What's the difference between a pitching, sand and lob wedge? Do I need to have all 3 in my bag?


----------



## Fourputt (Nov 18, 2006)

pccoder said:


> What's the difference between a pitching, sand and lob wedge? Do I need to have all 3 in my bag?


No you don't need all 3. To start out with, the pitching wedge and the sand wedge are plenty to learn how to use properly. The lob wedge is a specialized club, and takes a lot of practice to use well. I've been playing for 30+ years and I don't have any need for one. I never recommend a LW to anyone just starting out.

As to the differences... the PW is lower lofted, meaning that the ball will potentially go farther with a full swing, than it will with a SW, but also have a lower trajectory. The SW is higher lofter, and the sole is angled (called "bounce") so that the club will tend to ride up as it cuts through the sand rather than digging in. Sand wedges come in different loft angles with different bounce angles. My recommendation is to get a 56° sand wedge with moderate bounce (about 12°-15°). That would be your best choice for a general purpose sand wedge, usable from bunkers and for pitching from rough and fairway near the green. My PW is 45° and my SW is 56°. I also have what is known as a gap wedge at 50° that fits in between them. But I don't carry a LW (typically 60° or higher).


----------



## pccoder (Apr 9, 2007)

thanks for the reply. that makes good sense and helped clarify for me.


----------



## 300Yards (Jan 23, 2007)

Yep, just stick with the PW and SW for now.


----------



## LostBoyScout (Apr 18, 2007)

As a beginning golfer, the 56 deg SW in my bag gets used a LOT, and its been great to me. A PW and SW are both really good to have, and you'll use both of them all the time.


----------



## flyingscotsman (Apr 16, 2007)

hmm I've been playing for about a year now and the titleist iron set I bought didn't come with a sand wedge, but instead of buying one I accidentally bought a 60 degree lob wedge. I basically use that as a sand wedge atm and don't have too much problem, I prefer to use it on those annoying 60 yard shots when you don't know what kind of shot to hit


----------



## Butz (Nov 17, 2006)

pccoder said:


> What's the difference between a pitching, sand and lob wedge? Do I need to have all 3 in my bag?


Hey,

instead of buying a Lob Wedge, I would rather recommend you to buy a Gap Wedge.

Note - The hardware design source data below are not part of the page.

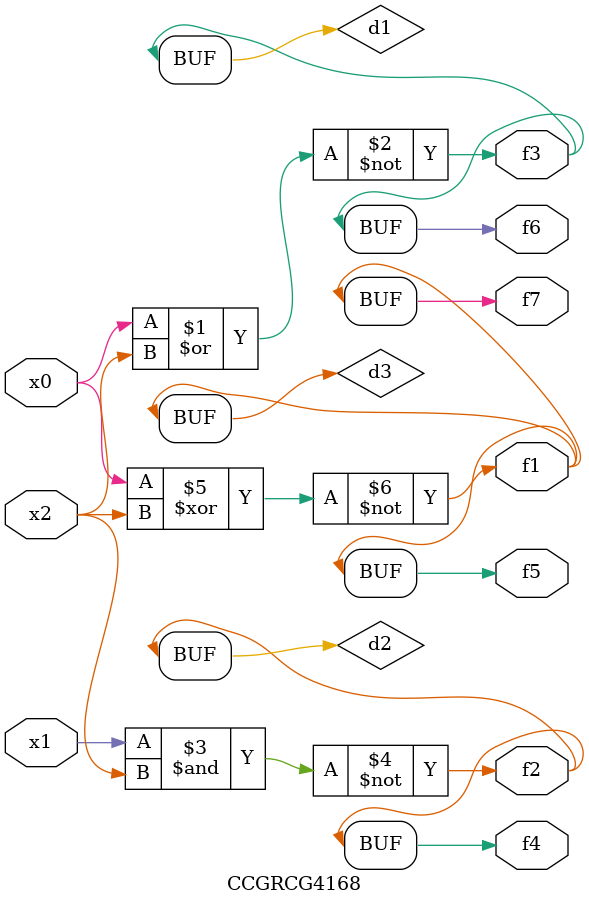
<source format=v>
module CCGRCG4168(
	input x0, x1, x2,
	output f1, f2, f3, f4, f5, f6, f7
);

	wire d1, d2, d3;

	nor (d1, x0, x2);
	nand (d2, x1, x2);
	xnor (d3, x0, x2);
	assign f1 = d3;
	assign f2 = d2;
	assign f3 = d1;
	assign f4 = d2;
	assign f5 = d3;
	assign f6 = d1;
	assign f7 = d3;
endmodule

</source>
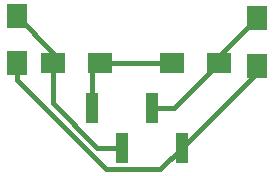
<source format=gbr>
%TF.GenerationSoftware,KiCad,Pcbnew,5.1.9-73d0e3b20d~88~ubuntu20.04.1*%
%TF.CreationDate,2021-04-06T09:19:16+02:00*%
%TF.ProjectId,photodiodCircuit,70686f74-6f64-4696-9f64-436972637569,rev?*%
%TF.SameCoordinates,Original*%
%TF.FileFunction,Copper,L1,Top*%
%TF.FilePolarity,Positive*%
%FSLAX46Y46*%
G04 Gerber Fmt 4.6, Leading zero omitted, Abs format (unit mm)*
G04 Created by KiCad (PCBNEW 5.1.9-73d0e3b20d~88~ubuntu20.04.1) date 2021-04-06 09:19:16*
%MOMM*%
%LPD*%
G01*
G04 APERTURE LIST*
%TA.AperFunction,SMDPad,CuDef*%
%ADD10R,1.000000X2.510000*%
%TD*%
%TA.AperFunction,SMDPad,CuDef*%
%ADD11R,2.000000X1.700000*%
%TD*%
%TA.AperFunction,SMDPad,CuDef*%
%ADD12R,1.700000X2.000000*%
%TD*%
%TA.AperFunction,Conductor*%
%ADD13C,0.400000*%
%TD*%
G04 APERTURE END LIST*
D10*
%TO.P,J1,3*%
%TO.N,/BottomLight*%
X139700000Y-90305000D03*
%TO.P,J1,1*%
%TO.N,/5V*%
X144780000Y-90305000D03*
%TO.P,J1,4*%
%TO.N,GND*%
X137160000Y-86995000D03*
%TO.P,J1,2*%
%TO.N,/TopLight*%
X142240000Y-86995000D03*
%TD*%
D11*
%TO.P,R2,1*%
%TO.N,/BottomLight*%
X133890000Y-83185000D03*
%TO.P,R2,2*%
%TO.N,GND*%
X137890000Y-83185000D03*
%TD*%
%TO.P,R1,1*%
%TO.N,/TopLight*%
X147955000Y-83185000D03*
%TO.P,R1,2*%
%TO.N,GND*%
X143955000Y-83185000D03*
%TD*%
D12*
%TO.P,Q2,1*%
%TO.N,/5V*%
X130810000Y-83185000D03*
%TO.P,Q2,2*%
%TO.N,/BottomLight*%
X130810000Y-79185000D03*
%TD*%
%TO.P,Q1,1*%
%TO.N,/5V*%
X151130000Y-83375000D03*
%TO.P,Q1,2*%
%TO.N,/TopLight*%
X151130000Y-79375000D03*
%TD*%
D13*
%TO.N,/TopLight*%
X144145000Y-86995000D02*
X142240000Y-86995000D01*
X147955000Y-83185000D02*
X144145000Y-86995000D01*
X147955000Y-82550000D02*
X151130000Y-79375000D01*
X147955000Y-83185000D02*
X147955000Y-82550000D01*
%TO.N,/5V*%
X142924999Y-92160001D02*
X144780000Y-90305000D01*
X138358615Y-92160001D02*
X142924999Y-92160001D01*
X130810000Y-84611386D02*
X138358615Y-92160001D01*
X130810000Y-83185000D02*
X130810000Y-84611386D01*
X151130000Y-83955000D02*
X144780000Y-90305000D01*
X151130000Y-83375000D02*
X151130000Y-83955000D01*
%TO.N,/BottomLight*%
X137634998Y-90305000D02*
X139700000Y-90305000D01*
X133890000Y-86560002D02*
X137634998Y-90305000D01*
X133890000Y-83185000D02*
X133890000Y-86560002D01*
X133890000Y-82265000D02*
X130810000Y-79185000D01*
X133890000Y-83185000D02*
X133890000Y-82265000D01*
%TO.N,GND*%
X143955000Y-83185000D02*
X137890000Y-83185000D01*
X137160000Y-83915000D02*
X137890000Y-83185000D01*
X137160000Y-86995000D02*
X137160000Y-83915000D01*
%TD*%
M02*

</source>
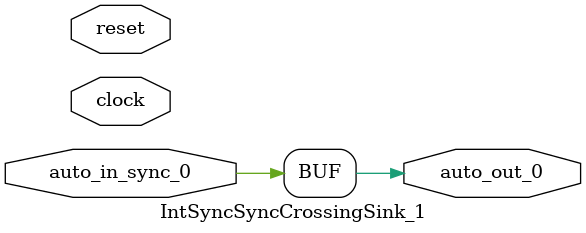
<source format=v>
module IntSyncSyncCrossingSink_1(
  input   clock,
  input   reset,
  input   auto_in_sync_0,
  output  auto_out_0
);
  assign auto_out_0 = auto_in_sync_0; // @[Nodes.scala 1210:84 LazyModule.scala 309:16]
endmodule

</source>
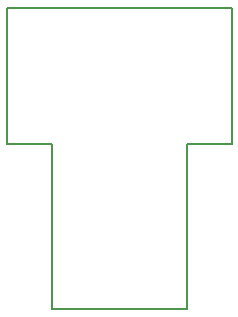
<source format=gm1>
%TF.GenerationSoftware,KiCad,Pcbnew,7.0.9*%
%TF.CreationDate,2024-04-07T08:45:40-04:00*%
%TF.ProjectId,MD-90SM-breakout,4d442d39-3053-44d2-9d62-7265616b6f75,0.1*%
%TF.SameCoordinates,PX85b991cPY53920b0*%
%TF.FileFunction,Profile,NP*%
%FSLAX45Y45*%
G04 Gerber Fmt 4.5, Leading zero omitted, Abs format (unit mm)*
G04 Created by KiCad (PCBNEW 7.0.9) date 2024-04-07 08:45:40*
%MOMM*%
%LPD*%
G01*
G04 APERTURE LIST*
%TA.AperFunction,Profile*%
%ADD10C,0.150000*%
%TD*%
G04 APERTURE END LIST*
D10*
X381000Y-2543810D02*
X381000Y-1146810D01*
X1905000Y-1146810D02*
X1905000Y0D01*
X381000Y-1146810D02*
X0Y-1146810D01*
X1905000Y0D02*
X0Y0D01*
X1524000Y-1146810D02*
X1905000Y-1146810D01*
X1524000Y-2543810D02*
X1524000Y-1146810D01*
X0Y0D02*
X0Y-1146810D01*
X381000Y-2543810D02*
X1524000Y-2543810D01*
M02*

</source>
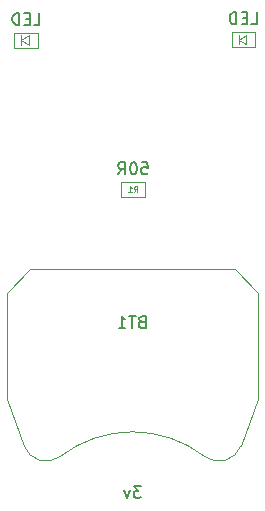
<source format=gbr>
G04 #@! TF.FileFunction,Other,Fab,Bot*
%FSLAX46Y46*%
G04 Gerber Fmt 4.6, Leading zero omitted, Abs format (unit mm)*
G04 Created by KiCad (PCBNEW 4.0.7) date 05/01/20 20:11:21*
%MOMM*%
%LPD*%
G01*
G04 APERTURE LIST*
%ADD10C,0.100000*%
%ADD11C,0.150000*%
%ADD12C,0.075000*%
G04 APERTURE END LIST*
D10*
X100040000Y-102030000D02*
X101480000Y-98100000D01*
X101480000Y-98100000D02*
X101480000Y-89100000D01*
X101480000Y-89100000D02*
X99490000Y-87110000D01*
X99490000Y-87110000D02*
X82210000Y-87110000D01*
X82210000Y-87110000D02*
X80220000Y-89100000D01*
X80220000Y-89100000D02*
X80220000Y-98100000D01*
X80220000Y-98100000D02*
X81660000Y-102030000D01*
X81669274Y-102028882D02*
G75*
G03X84750000Y-102930000I1870726J678882D01*
G01*
X96944852Y-102926043D02*
G75*
G03X84750000Y-102930000I-6094852J-7933957D01*
G01*
X96946145Y-102938508D02*
G75*
G03X100040000Y-102030000I1213855J1588508D01*
G01*
X81450000Y-68100000D02*
X81450000Y-67300000D01*
X81450000Y-67700000D02*
X82050000Y-68100000D01*
X82050000Y-67300000D02*
X81450000Y-67700000D01*
X82050000Y-68100000D02*
X82050000Y-67300000D01*
X80850000Y-67080000D02*
X80850000Y-68320000D01*
X82850000Y-67080000D02*
X80850000Y-67080000D01*
X82850000Y-68320000D02*
X82850000Y-67080000D01*
X80850000Y-68320000D02*
X82850000Y-68320000D01*
X99850000Y-68050000D02*
X99850000Y-67250000D01*
X99850000Y-67650000D02*
X100450000Y-68050000D01*
X100450000Y-67250000D02*
X99850000Y-67650000D01*
X100450000Y-68050000D02*
X100450000Y-67250000D01*
X99250000Y-67030000D02*
X99250000Y-68270000D01*
X101250000Y-67030000D02*
X99250000Y-67030000D01*
X101250000Y-68270000D02*
X101250000Y-67030000D01*
X99250000Y-68270000D02*
X101250000Y-68270000D01*
X89900000Y-79730000D02*
X89900000Y-80970000D01*
X91900000Y-79730000D02*
X89900000Y-79730000D01*
X91900000Y-80970000D02*
X91900000Y-79730000D01*
X89900000Y-80970000D02*
X91900000Y-80970000D01*
D11*
X91564286Y-105452381D02*
X90945238Y-105452381D01*
X91278572Y-105833333D01*
X91135714Y-105833333D01*
X91040476Y-105880952D01*
X90992857Y-105928571D01*
X90945238Y-106023810D01*
X90945238Y-106261905D01*
X90992857Y-106357143D01*
X91040476Y-106404762D01*
X91135714Y-106452381D01*
X91421429Y-106452381D01*
X91516667Y-106404762D01*
X91564286Y-106357143D01*
X90611905Y-105785714D02*
X90373810Y-106452381D01*
X90135714Y-105785714D01*
X91635714Y-91528571D02*
X91492857Y-91576190D01*
X91445238Y-91623810D01*
X91397619Y-91719048D01*
X91397619Y-91861905D01*
X91445238Y-91957143D01*
X91492857Y-92004762D01*
X91588095Y-92052381D01*
X91969048Y-92052381D01*
X91969048Y-91052381D01*
X91635714Y-91052381D01*
X91540476Y-91100000D01*
X91492857Y-91147619D01*
X91445238Y-91242857D01*
X91445238Y-91338095D01*
X91492857Y-91433333D01*
X91540476Y-91480952D01*
X91635714Y-91528571D01*
X91969048Y-91528571D01*
X91111905Y-91052381D02*
X90540476Y-91052381D01*
X90826191Y-92052381D02*
X90826191Y-91052381D01*
X89683333Y-92052381D02*
X90254762Y-92052381D01*
X89969048Y-92052381D02*
X89969048Y-91052381D01*
X90064286Y-91195238D01*
X90159524Y-91290476D01*
X90254762Y-91338095D01*
X82492857Y-66402381D02*
X82969048Y-66402381D01*
X82969048Y-65402381D01*
X82159524Y-65878571D02*
X81826190Y-65878571D01*
X81683333Y-66402381D02*
X82159524Y-66402381D01*
X82159524Y-65402381D01*
X81683333Y-65402381D01*
X81254762Y-66402381D02*
X81254762Y-65402381D01*
X81016667Y-65402381D01*
X80873809Y-65450000D01*
X80778571Y-65545238D01*
X80730952Y-65640476D01*
X80683333Y-65830952D01*
X80683333Y-65973810D01*
X80730952Y-66164286D01*
X80778571Y-66259524D01*
X80873809Y-66354762D01*
X81016667Y-66402381D01*
X81254762Y-66402381D01*
X100892857Y-66352381D02*
X101369048Y-66352381D01*
X101369048Y-65352381D01*
X100559524Y-65828571D02*
X100226190Y-65828571D01*
X100083333Y-66352381D02*
X100559524Y-66352381D01*
X100559524Y-65352381D01*
X100083333Y-65352381D01*
X99654762Y-66352381D02*
X99654762Y-65352381D01*
X99416667Y-65352381D01*
X99273809Y-65400000D01*
X99178571Y-65495238D01*
X99130952Y-65590476D01*
X99083333Y-65780952D01*
X99083333Y-65923810D01*
X99130952Y-66114286D01*
X99178571Y-66209524D01*
X99273809Y-66304762D01*
X99416667Y-66352381D01*
X99654762Y-66352381D01*
X91638095Y-78052381D02*
X92114286Y-78052381D01*
X92161905Y-78528571D01*
X92114286Y-78480952D01*
X92019048Y-78433333D01*
X91780952Y-78433333D01*
X91685714Y-78480952D01*
X91638095Y-78528571D01*
X91590476Y-78623810D01*
X91590476Y-78861905D01*
X91638095Y-78957143D01*
X91685714Y-79004762D01*
X91780952Y-79052381D01*
X92019048Y-79052381D01*
X92114286Y-79004762D01*
X92161905Y-78957143D01*
X90971429Y-78052381D02*
X90876190Y-78052381D01*
X90780952Y-78100000D01*
X90733333Y-78147619D01*
X90685714Y-78242857D01*
X90638095Y-78433333D01*
X90638095Y-78671429D01*
X90685714Y-78861905D01*
X90733333Y-78957143D01*
X90780952Y-79004762D01*
X90876190Y-79052381D01*
X90971429Y-79052381D01*
X91066667Y-79004762D01*
X91114286Y-78957143D01*
X91161905Y-78861905D01*
X91209524Y-78671429D01*
X91209524Y-78433333D01*
X91161905Y-78242857D01*
X91114286Y-78147619D01*
X91066667Y-78100000D01*
X90971429Y-78052381D01*
X89638095Y-79052381D02*
X89971429Y-78576190D01*
X90209524Y-79052381D02*
X90209524Y-78052381D01*
X89828571Y-78052381D01*
X89733333Y-78100000D01*
X89685714Y-78147619D01*
X89638095Y-78242857D01*
X89638095Y-78385714D01*
X89685714Y-78480952D01*
X89733333Y-78528571D01*
X89828571Y-78576190D01*
X90209524Y-78576190D01*
D12*
X90983333Y-80576190D02*
X91150000Y-80338095D01*
X91269047Y-80576190D02*
X91269047Y-80076190D01*
X91078571Y-80076190D01*
X91030952Y-80100000D01*
X91007143Y-80123810D01*
X90983333Y-80171429D01*
X90983333Y-80242857D01*
X91007143Y-80290476D01*
X91030952Y-80314286D01*
X91078571Y-80338095D01*
X91269047Y-80338095D01*
X90507143Y-80576190D02*
X90792857Y-80576190D01*
X90650000Y-80576190D02*
X90650000Y-80076190D01*
X90697619Y-80147619D01*
X90745238Y-80195238D01*
X90792857Y-80219048D01*
M02*

</source>
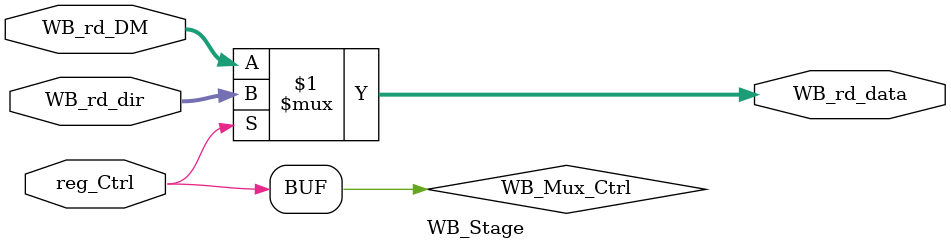
<source format=sv>
module WB_Stage (
    input   wire  reg_Ctrl,
    input   wire [32-1:0] WB_rd_dir,//lw-->1
    input   wire [32-1:0] WB_rd_DM,//r_format-->0
    output  reg [32-1:0] WB_rd_data
);

wire    WB_Mux_Ctrl;

////WB_Mux////
assign  WB_Mux_Ctrl =   reg_Ctrl;
assign  WB_rd_data  =   (WB_Mux_Ctrl) ? WB_rd_dir : WB_rd_DM;   

endmodule

</source>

First checked your pitching wedge degree loft. If it's 45, 46, 47 or 48 degree, you then buy a a Gap Wedge, 4 degrees apart, and then buy a Sand Wedge.

For example, if you have a 45 degree Pitching wedge, then buy a 49 or a 50degree Gap Wedge. SMT Golf can make you a 49degree wedge. ( they're pretty solid ).

then buy either a 54 or 56 degree sand wedge. You don't need a lob wedge. Believe me, i don't get to used my LW. My SW works pretty fine, even at the tightest lie.


----------